• Your assignment: Copy, character for character, the lines of the records below, starting with the line that contains "### 의용소방대원수(180 -> 198)" and continuing through the line that contains "[[hervorheben]] - [[hervor]]", including both of those lines.

-*-*-

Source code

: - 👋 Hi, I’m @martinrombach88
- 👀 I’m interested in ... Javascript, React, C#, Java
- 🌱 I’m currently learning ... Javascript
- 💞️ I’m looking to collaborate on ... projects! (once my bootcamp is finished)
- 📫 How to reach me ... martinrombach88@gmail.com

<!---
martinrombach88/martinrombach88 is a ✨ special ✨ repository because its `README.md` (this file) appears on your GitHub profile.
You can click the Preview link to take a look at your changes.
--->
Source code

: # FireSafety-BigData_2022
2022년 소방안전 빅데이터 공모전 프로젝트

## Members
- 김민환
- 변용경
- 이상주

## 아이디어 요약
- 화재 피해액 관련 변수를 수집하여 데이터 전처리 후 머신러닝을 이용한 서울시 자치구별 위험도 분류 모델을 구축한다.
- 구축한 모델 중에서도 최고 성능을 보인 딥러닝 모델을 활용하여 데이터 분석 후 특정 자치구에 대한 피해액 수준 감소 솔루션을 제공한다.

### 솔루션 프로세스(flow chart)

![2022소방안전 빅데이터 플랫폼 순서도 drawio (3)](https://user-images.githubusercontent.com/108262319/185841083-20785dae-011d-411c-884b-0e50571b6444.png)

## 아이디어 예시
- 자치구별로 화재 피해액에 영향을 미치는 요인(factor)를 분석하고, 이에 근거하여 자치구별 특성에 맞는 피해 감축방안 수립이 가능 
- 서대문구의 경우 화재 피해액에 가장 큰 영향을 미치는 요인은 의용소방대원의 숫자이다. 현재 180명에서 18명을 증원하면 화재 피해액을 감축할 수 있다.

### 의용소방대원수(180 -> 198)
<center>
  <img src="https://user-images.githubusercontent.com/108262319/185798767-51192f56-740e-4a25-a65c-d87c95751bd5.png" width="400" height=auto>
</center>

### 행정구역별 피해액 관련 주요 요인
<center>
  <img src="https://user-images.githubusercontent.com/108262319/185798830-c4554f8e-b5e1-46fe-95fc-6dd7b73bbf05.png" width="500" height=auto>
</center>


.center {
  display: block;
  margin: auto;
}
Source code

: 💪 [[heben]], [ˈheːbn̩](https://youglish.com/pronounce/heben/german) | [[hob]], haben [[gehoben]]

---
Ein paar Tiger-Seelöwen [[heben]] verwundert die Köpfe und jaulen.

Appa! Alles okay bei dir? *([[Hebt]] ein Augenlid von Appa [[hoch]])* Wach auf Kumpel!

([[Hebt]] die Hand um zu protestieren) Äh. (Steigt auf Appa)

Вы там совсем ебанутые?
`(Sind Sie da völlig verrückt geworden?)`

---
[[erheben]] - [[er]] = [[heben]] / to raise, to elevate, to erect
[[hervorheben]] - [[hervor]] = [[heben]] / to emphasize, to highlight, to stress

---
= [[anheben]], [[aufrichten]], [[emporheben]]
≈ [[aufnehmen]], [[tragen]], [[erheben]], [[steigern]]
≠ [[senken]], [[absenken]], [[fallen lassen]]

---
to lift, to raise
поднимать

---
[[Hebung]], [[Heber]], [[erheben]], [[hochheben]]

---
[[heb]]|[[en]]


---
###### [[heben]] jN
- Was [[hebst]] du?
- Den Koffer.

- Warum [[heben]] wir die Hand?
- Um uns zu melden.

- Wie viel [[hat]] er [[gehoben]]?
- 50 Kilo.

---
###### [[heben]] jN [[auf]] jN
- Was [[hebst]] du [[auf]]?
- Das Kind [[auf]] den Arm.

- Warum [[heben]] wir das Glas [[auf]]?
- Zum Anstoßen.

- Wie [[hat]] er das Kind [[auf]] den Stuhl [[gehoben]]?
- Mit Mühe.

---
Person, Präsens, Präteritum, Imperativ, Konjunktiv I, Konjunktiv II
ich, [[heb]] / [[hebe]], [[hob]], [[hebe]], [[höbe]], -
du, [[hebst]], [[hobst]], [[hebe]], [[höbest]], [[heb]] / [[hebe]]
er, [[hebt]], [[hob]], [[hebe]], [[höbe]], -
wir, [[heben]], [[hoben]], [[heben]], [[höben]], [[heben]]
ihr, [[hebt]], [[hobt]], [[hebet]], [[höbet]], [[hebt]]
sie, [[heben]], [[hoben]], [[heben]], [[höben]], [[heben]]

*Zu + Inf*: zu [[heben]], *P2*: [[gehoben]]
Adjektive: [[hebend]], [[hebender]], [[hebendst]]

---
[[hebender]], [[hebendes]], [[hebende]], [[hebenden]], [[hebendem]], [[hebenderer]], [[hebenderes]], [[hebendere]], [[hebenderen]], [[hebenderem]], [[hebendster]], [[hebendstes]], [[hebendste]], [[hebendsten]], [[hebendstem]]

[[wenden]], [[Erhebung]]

-*-*-

• Worked solution:
### 의용소방대원수(180 -> 198)
<center>
  <img src="https://user-images.githubusercontent.com/108262319/185798767-51192f56-740e-4a25-a65c-d87c95751bd5.png" width="400" height=auto>
</center>

### 행정구역별 피해액 관련 주요 요인
<center>
  <img src="https://user-images.githubusercontent.com/108262319/185798830-c4554f8e-b5e1-46fe-95fc-6dd7b73bbf05.png" width="500" height=auto>
</center>


.center {
  display: block;
  margin: auto;
}
Source code

: 💪 [[heben]], [ˈheːbn̩](https://youglish.com/pronounce/heben/german) | [[hob]], haben [[gehoben]]

---
Ein paar Tiger-Seelöwen [[heben]] verwundert die Köpfe und jaulen.

Appa! Alles okay bei dir? *([[Hebt]] ein Augenlid von Appa [[hoch]])* Wach auf Kumpel!

([[Hebt]] die Hand um zu protestieren) Äh. (Steigt auf Appa)

Вы там совсем ебанутые?
`(Sind Sie da völlig verrückt geworden?)`

---
[[erheben]] - [[er]] = [[heben]] / to raise, to elevate, to erect
[[hervorheben]] - [[hervor]] = [[heben]] / to emphasize, to highlight, to stress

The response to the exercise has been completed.